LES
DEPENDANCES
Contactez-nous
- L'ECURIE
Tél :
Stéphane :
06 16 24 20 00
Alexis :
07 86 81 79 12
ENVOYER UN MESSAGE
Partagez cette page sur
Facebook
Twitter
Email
-----
### WHAT THIS TASK INVOLVES
Each line, starting with the one containing "Partagez cette page sur" and ending with the last line of the records above, should be reproduced exactly.

### SOLUTION TO THE PROBLEM
Partagez cette page sur
Facebook
Twitter
Email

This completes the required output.